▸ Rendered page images
BEGIN

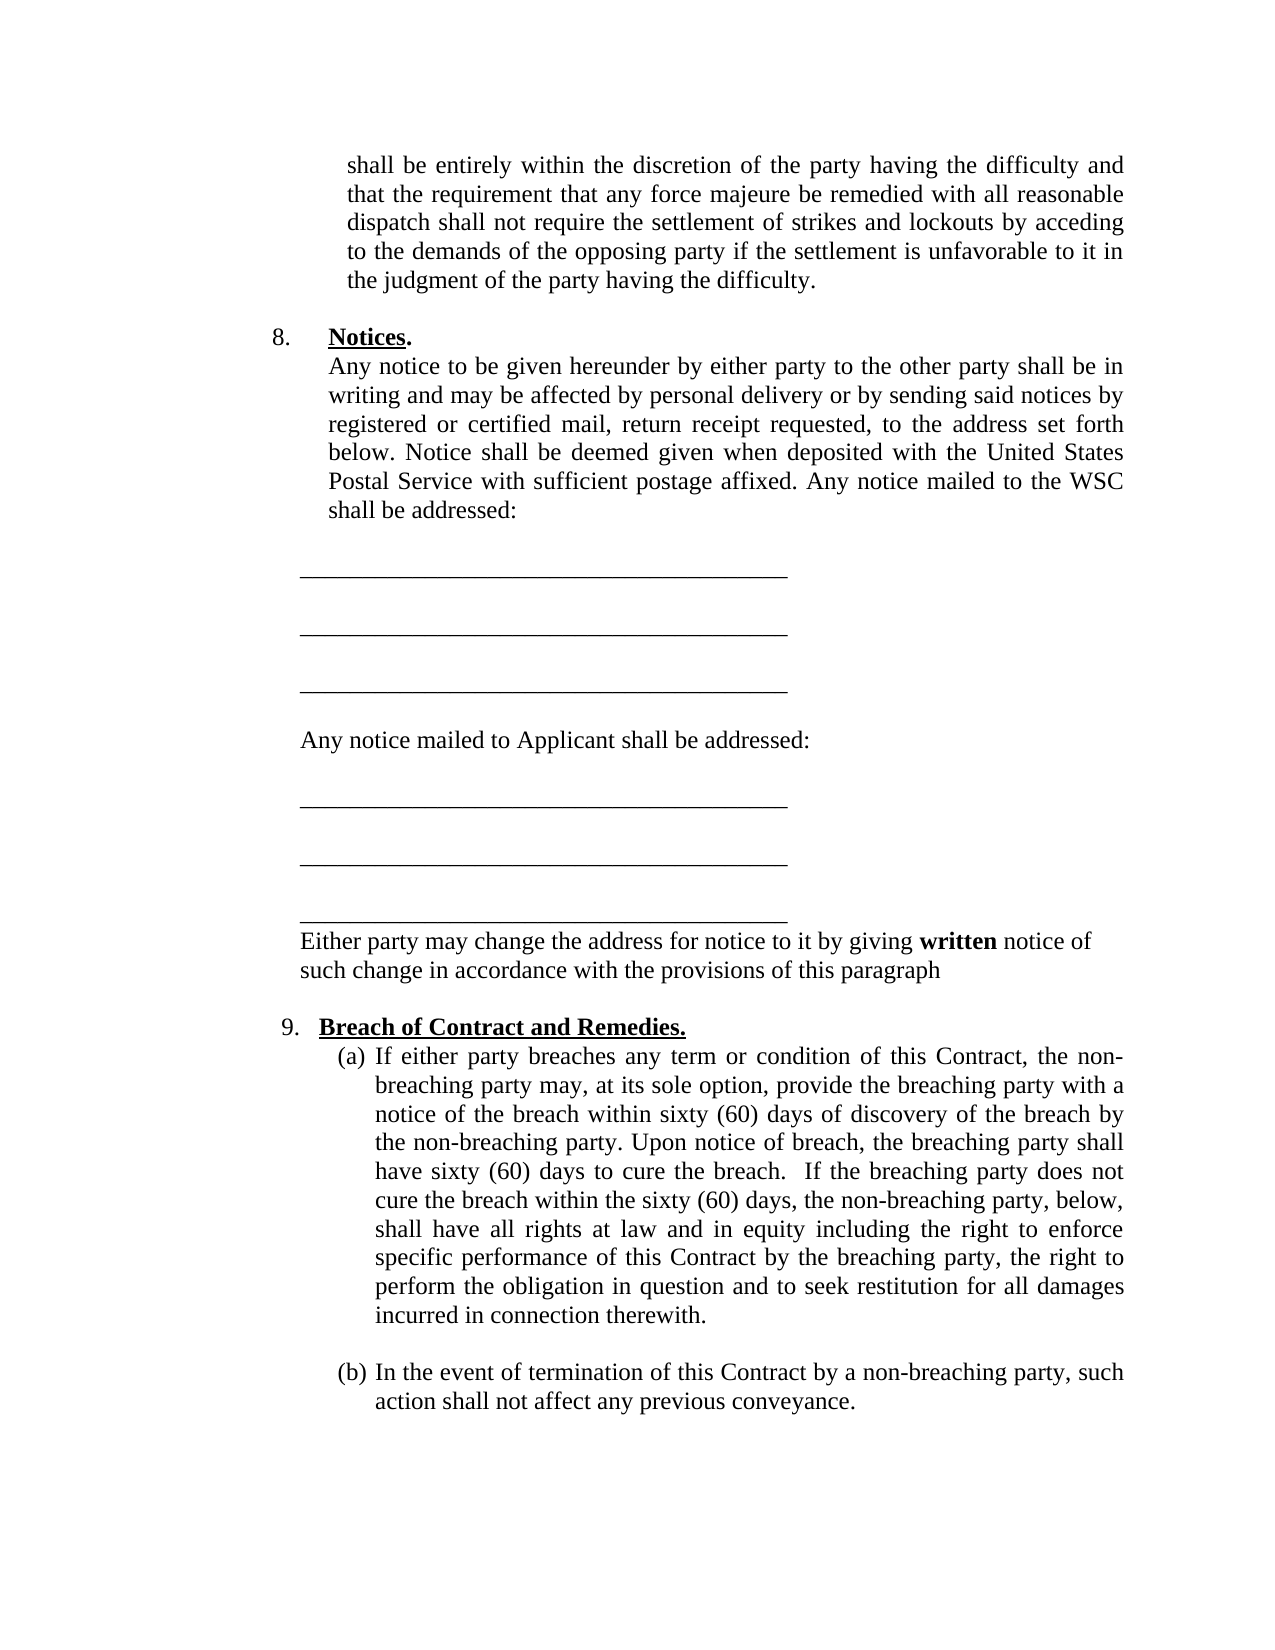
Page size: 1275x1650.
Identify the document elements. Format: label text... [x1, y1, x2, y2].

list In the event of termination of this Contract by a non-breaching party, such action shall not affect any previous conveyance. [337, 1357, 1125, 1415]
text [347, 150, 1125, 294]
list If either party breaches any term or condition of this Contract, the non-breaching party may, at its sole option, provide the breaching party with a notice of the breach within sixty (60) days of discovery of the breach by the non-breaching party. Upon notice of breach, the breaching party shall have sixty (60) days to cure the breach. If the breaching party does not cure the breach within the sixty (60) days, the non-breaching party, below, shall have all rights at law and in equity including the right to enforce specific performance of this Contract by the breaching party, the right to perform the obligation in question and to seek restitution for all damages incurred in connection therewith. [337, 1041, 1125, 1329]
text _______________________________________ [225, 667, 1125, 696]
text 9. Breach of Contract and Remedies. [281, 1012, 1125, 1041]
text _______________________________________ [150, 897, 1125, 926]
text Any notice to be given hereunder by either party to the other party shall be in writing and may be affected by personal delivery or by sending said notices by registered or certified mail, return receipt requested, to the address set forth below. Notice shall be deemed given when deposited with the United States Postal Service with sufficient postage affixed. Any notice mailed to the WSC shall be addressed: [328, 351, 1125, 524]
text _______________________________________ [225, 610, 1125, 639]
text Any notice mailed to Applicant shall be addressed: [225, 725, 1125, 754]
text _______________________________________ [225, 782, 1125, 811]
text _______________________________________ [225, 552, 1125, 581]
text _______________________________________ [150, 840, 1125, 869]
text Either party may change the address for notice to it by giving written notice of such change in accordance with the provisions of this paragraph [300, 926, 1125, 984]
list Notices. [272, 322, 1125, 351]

END

▸ TASK DESCRIPTION
Return the entries verbatim without images.

▸ TASK RESPONSE
Page size: 1275x1650.
Identify the document elements. Format: label text... [x1, y1, x2, y2].

list In the event of termination of this Contract by a non-breaching party, such action shall not affect any previous conveyance. [337, 1357, 1125, 1415]
text [347, 150, 1125, 294]
list If either party breaches any term or condition of this Contract, the non-breaching party may, at its sole option, provide the breaching party with a notice of the breach within sixty (60) days of discovery of the breach by the non-breaching party. Upon notice of breach, the breaching party shall have sixty (60) days to cure the breach. If the breaching party does not cure the breach within the sixty (60) days, the non-breaching party, below, shall have all rights at law and in equity including the right to enforce specific performance of this Contract by the breaching party, the right to perform the obligation in question and to seek restitution for all damages incurred in connection therewith. [337, 1041, 1125, 1329]
text _______________________________________ [225, 667, 1125, 696]
text 9. Breach of Contract and Remedies. [281, 1012, 1125, 1041]
text _______________________________________ [150, 897, 1125, 926]
text Any notice to be given hereunder by either party to the other party shall be in writing and may be affected by personal delivery or by sending said notices by registered or certified mail, return receipt requested, to the address set forth below. Notice shall be deemed given when deposited with the United States Postal Service with sufficient postage affixed. Any notice mailed to the WSC shall be addressed: [328, 351, 1125, 524]
text _______________________________________ [225, 610, 1125, 639]
text Any notice mailed to Applicant shall be addressed: [225, 725, 1125, 754]
text _______________________________________ [225, 782, 1125, 811]
text _______________________________________ [225, 552, 1125, 581]
text _______________________________________ [150, 840, 1125, 869]
text Either party may change the address for notice to it by giving written notice of such change in accordance with the provisions of this paragraph [300, 926, 1125, 984]
list Notices. [272, 322, 1125, 351]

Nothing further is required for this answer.